Set down exactly the lines from the one containing "Apuntes conceptuales y" through the end of the records below, both included, and nothing else.
Supplied data section start
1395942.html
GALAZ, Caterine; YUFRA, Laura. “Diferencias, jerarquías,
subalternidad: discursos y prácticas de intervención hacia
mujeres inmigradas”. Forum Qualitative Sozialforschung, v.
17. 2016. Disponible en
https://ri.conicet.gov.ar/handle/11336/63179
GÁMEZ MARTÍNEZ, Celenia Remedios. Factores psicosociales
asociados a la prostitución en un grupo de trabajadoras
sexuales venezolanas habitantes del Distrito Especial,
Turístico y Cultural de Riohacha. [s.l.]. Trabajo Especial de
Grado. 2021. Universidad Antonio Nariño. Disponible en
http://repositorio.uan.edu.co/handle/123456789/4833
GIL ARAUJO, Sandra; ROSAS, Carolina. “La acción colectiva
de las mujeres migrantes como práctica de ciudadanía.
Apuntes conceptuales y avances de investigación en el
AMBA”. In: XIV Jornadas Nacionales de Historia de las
Supplied data section end
## Solution below
Apuntes conceptuales y avances de investigación en el
AMBA”. In: XIV Jornadas Nacionales de Historia de las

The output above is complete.